__REQUIRED WORK__
Transcribe the text of every row below line for line without any changes, and omit the pictures from your answer.
::::::
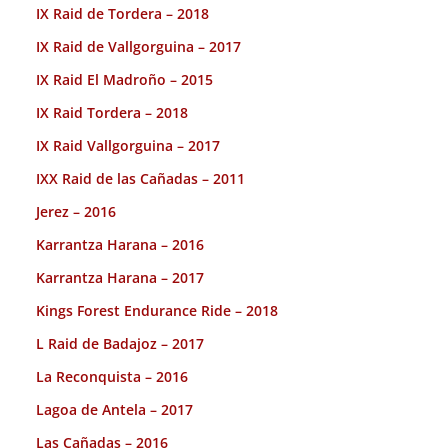
IX Raid de Tordera – 2018
IX Raid de Vallgorguina – 2017
IX Raid El Madroño – 2015
IX Raid Tordera – 2018
IX Raid Vallgorguina – 2017
IXX Raid de las Cañadas – 2011
Jerez – 2016
Karrantza Harana – 2016
Karrantza Harana – 2017
Kings Forest Endurance Ride – 2018
L Raid de Badajoz – 2017
La Reconquista – 2016
Lagoa de Antela – 2017
Las Cañadas – 2016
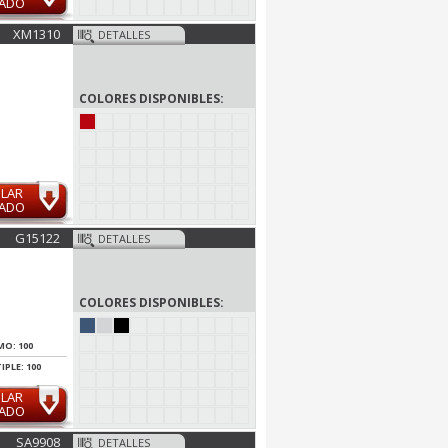
MADO
XM1310
DETALLES
COLORES DISPONIBLES:
ULAR
MADO
G15122
DETALLES
COLORES DISPONIBLES:
MO: 100
IPLE: 100
ULAR
MADO
SA9908
DETALLES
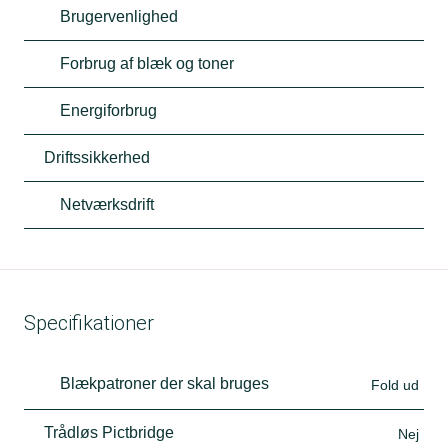
Brugervenlighed
Forbrug af blæk og toner
Energiforbrug
Driftssikkerhed
Netværksdrift
Specifikationer
Blækpatroner der skal bruges
Fold ud
Trådløs Pictbridge
Nej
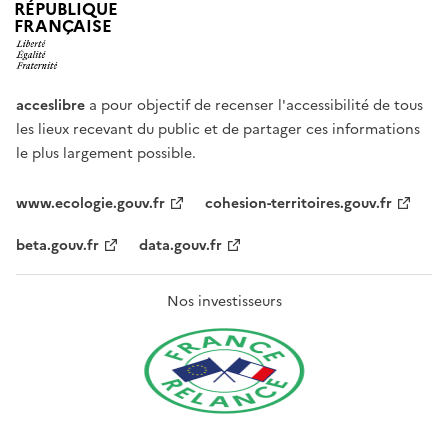
RÉPUBLIQUE
FRANÇAISE
acceslibre
a pour objectif de recenser l'accessibilité de tous
les lieux recevant du public et de partager ces informations
le plus largement possible.
www.ecologie.gouv.fr
cohesion-territoires.gouv.fr
beta.gouv.fr
data.gouv.fr
Nos investisseurs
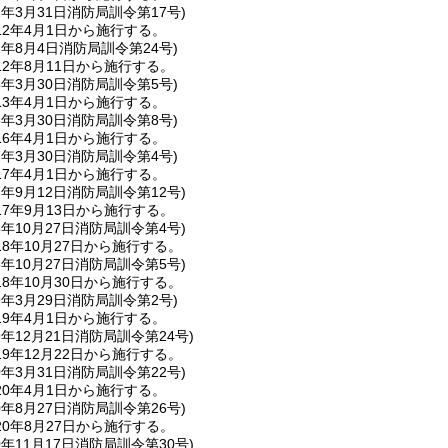
2年3月31日
消防局訓令第17号)
2年4月1日から施行する。
2年8月4日
消防局訓令第24号)
2年8月11日から施行する。
3年3月30日
消防局訓令第5号)
3年4月1日から施行する。
6年3月30日
消防局訓令第8号)
6年4月1日から施行する。
7年3月30日
消防局訓令第4号)
7年4月1日から施行する。
7年9月12日
消防局訓令第12号)
7年9月13日から施行する。
8年10月27日
消防局訓令第4号)
8年10月27日から施行する。
8年10月27日
消防局訓令第5号)
8年10月30日から施行する。
9年3月29日
消防局訓令第2号)
9年4月1日から施行する。
9年12月21日
消防局訓令第24号)
9年12月22日から施行する。
0年3月31日
消防局訓令第22号)
0年4月1日から施行する。
0年8月27日
消防局訓令第26号)
0年8月27日から施行する。
0年11月17日
消防局訓令第30号)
::::::
__RESPONSE TO THE TASK__
IX Raid de Tordera – 2018
IX Raid de Vallgorguina – 2017
IX Raid El Madroño – 2015
IX Raid Tordera – 2018
IX Raid Vallgorguina – 2017
IXX Raid de las Cañadas – 2011
Jerez – 2016
Karrantza Harana – 2016
Karrantza Harana – 2017
Kings Forest Endurance Ride – 2018
L Raid de Badajoz – 2017
La Reconquista – 2016
Lagoa de Antela – 2017
Las Cañadas – 2016
MADO
XM1310
DETALLES
COLORES DISPONIBLES:
ULAR
MADO
G15122
DETALLES
COLORES DISPONIBLES:
MO: 100
IPLE: 100
ULAR
MADO
SA9908
DETALLES
Brugervenlighed
Forbrug af blæk og toner
Energiforbrug
Driftssikkerhed
Netværksdrift
Specifikationer
Blækpatroner der skal bruges
Fold ud
Trådløs Pictbridge
Nej
RÉPUBLIQUE
FRANÇAISE
acceslibre
a pour objectif de recenser l'accessibilité de tous
les lieux recevant du public et de partager ces informations
le plus largement possible.
www.ecologie.gouv.fr
cohesion-territoires.gouv.fr
beta.gouv.fr
data.gouv.fr
Nos investisseurs
2年3月31日
消防局訓令第17号)
2年4月1日から施行する。
2年8月4日
消防局訓令第24号)
2年8月11日から施行する。
3年3月30日
消防局訓令第5号)
3年4月1日から施行する。
6年3月30日
消防局訓令第8号)
6年4月1日から施行する。
7年3月30日
消防局訓令第4号)
7年4月1日から施行する。
7年9月12日
消防局訓令第12号)
7年9月13日から施行する。
8年10月27日
消防局訓令第4号)
8年10月27日から施行する。
8年10月27日
消防局訓令第5号)
8年10月30日から施行する。
9年3月29日
消防局訓令第2号)
9年4月1日から施行する。
9年12月21日
消防局訓令第24号)
9年12月22日から施行する。
0年3月31日
消防局訓令第22号)
0年4月1日から施行する。
0年8月27日
消防局訓令第26号)
0年8月27日から施行する。
0年11月17日
消防局訓令第30号)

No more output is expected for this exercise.